In the morning, we take a spin through the market  to buy our picnic supplies and snacks for the day. We drive to see lots of bomb craters and our first UXO in situ. Here, our happy-go-lucky guides who speak excellent English from watching HBO, take a more serious tone. There is no animosity toward the U.S. now, but there is a very reasonable frustration that efforts/money to deal with UXO are slow and small. There is a well-founded fear that his own newborn daughter and her generation will likely live their entire lives as a potential victims.

SWORDS INTO PLOWSHARES

Our first trek is to a quiet little village where bombshells have been used to build house supports, troughs, planters, fencing and more. There are scores of very young children around who attend school and/or take care of the house, younger siblings and animals while the older children and adults are busy with the rice harvest, several kilometers away.

The two Austrians, two Swiss, one Scot and one German-Scot, ein Berliner, the two from Uruguay and the two of us pile back into our minivans and drive to the start of our hike up to the waterfall. After our picnic lunch, I have my very first little leech experience. Both leech and experience are small. The hike is spectacular.

We end the afternoon at the Plain of Jars. We’re intrigued by the mystery of how and why these gigantic stone jars exist — as are archaeologists — and the jars themselves are pretty cool, but I am a bit underwhelmed by the site itself. There could, however, be dozens or even hundreds more jars. Again, the presence of UXO hamper the discovery process. With funding from NZAID, UNESCO and others, MAG has cleared 127 UXO and provided markers to keep visitors on safe paths through the site. Laos will remain a poor country until all the UXO are eradicated. It is impossible to develop without an infrastructure, and that requires building the basics like roads, irrigation systems, schools, shelter. 

Our tour concludes at the guest house restaurant  where Kong’s wife has turned out another fantastic meal for the group. Following dinner, we watch a fascinating PBS documentary about the Secret War and UXO. What surprises me more than anything is that we’re still using cluster bombs (“bombies”). I can make it through only half of the second video which documents the work of one of an Aussie-based recovery/removal team. I’m already obsessed (had you not already noticed). It’s not until the next morning we realize our tour coincided with Veteran’s Day in the U.S.

Click on the thumbnail of Alan examining the herbage to see more photos from Phonsavanh.When you have a few extra minutes (and surely you must if you’re slogging through this blog),please check out the MAG website to learn more about their life-saving work and mission to change the legacy of Laos. http://www.maginternational.org/

2 thoughts on “Phonsavanh

  1. Not much to the jar mystery.

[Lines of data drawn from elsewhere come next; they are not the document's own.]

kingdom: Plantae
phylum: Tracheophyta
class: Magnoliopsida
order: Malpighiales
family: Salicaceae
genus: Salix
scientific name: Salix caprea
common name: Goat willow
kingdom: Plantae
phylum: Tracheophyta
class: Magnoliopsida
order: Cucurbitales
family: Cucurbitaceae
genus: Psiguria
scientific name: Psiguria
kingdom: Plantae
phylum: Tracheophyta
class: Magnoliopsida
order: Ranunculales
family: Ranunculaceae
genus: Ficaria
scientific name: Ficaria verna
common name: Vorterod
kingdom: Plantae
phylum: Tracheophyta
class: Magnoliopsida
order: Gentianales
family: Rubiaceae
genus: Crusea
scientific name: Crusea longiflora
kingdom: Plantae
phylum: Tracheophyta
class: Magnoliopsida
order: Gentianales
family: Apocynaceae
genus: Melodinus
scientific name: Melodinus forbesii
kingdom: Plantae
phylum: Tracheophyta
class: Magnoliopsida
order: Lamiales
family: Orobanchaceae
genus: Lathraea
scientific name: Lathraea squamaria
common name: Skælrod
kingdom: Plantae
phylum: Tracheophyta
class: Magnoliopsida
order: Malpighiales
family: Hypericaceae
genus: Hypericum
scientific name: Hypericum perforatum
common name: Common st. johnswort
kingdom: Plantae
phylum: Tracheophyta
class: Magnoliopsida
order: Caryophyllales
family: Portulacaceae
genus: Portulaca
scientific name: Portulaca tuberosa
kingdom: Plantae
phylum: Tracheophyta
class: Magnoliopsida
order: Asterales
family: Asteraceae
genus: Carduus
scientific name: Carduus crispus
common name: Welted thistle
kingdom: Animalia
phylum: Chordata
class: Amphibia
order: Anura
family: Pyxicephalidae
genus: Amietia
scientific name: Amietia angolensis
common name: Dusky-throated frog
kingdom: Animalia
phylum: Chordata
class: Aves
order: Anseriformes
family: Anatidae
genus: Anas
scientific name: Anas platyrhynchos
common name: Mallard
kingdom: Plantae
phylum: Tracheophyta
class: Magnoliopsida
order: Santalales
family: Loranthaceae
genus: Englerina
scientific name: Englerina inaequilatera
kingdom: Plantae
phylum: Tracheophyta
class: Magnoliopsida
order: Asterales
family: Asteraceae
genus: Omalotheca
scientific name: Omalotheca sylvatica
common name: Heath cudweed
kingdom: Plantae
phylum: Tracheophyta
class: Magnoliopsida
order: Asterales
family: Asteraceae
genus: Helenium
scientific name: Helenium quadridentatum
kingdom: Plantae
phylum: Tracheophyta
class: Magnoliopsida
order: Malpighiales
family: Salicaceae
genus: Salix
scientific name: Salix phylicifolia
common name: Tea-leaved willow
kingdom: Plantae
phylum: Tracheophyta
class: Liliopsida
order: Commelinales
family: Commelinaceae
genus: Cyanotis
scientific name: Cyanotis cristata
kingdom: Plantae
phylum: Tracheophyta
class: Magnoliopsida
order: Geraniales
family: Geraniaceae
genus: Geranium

Just further proof that a race of giant humans lived long ago. The evidence is everywhere: the heads on Easter Island, Stonehenge, and those drawings on the Plains of Nazca that can only be seen by very tall people. It’s estimated that if they would of used regular people to build the pyramids, the Egyptians wouldn’t have finished until about 1950.

  2. The UXO problem is huge! In Sarajevo, Mostar and all over Bosnia, I was warned not to hike in the hills as people were continuing to die from these death traps. The US is one of the few countries who refused to sign the treaty banning these because we still use them, and our companies make lots of money selling them to aggressors. A good cause to take up, my do-good friends!